— About this exercise —
Nothing but the lines from the one containing "videos exclusivos y" through the final line of the data should be repeated, and each must be exact.

====

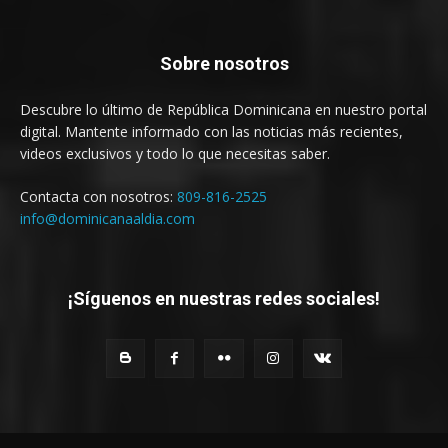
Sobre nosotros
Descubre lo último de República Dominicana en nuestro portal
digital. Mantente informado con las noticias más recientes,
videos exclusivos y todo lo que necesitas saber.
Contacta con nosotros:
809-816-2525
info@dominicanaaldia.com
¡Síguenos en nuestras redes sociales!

====

— Output below —
videos exclusivos y todo lo que necesitas saber.
Contacta con nosotros:
809-816-2525
info@dominicanaaldia.com
¡Síguenos en nuestras redes sociales!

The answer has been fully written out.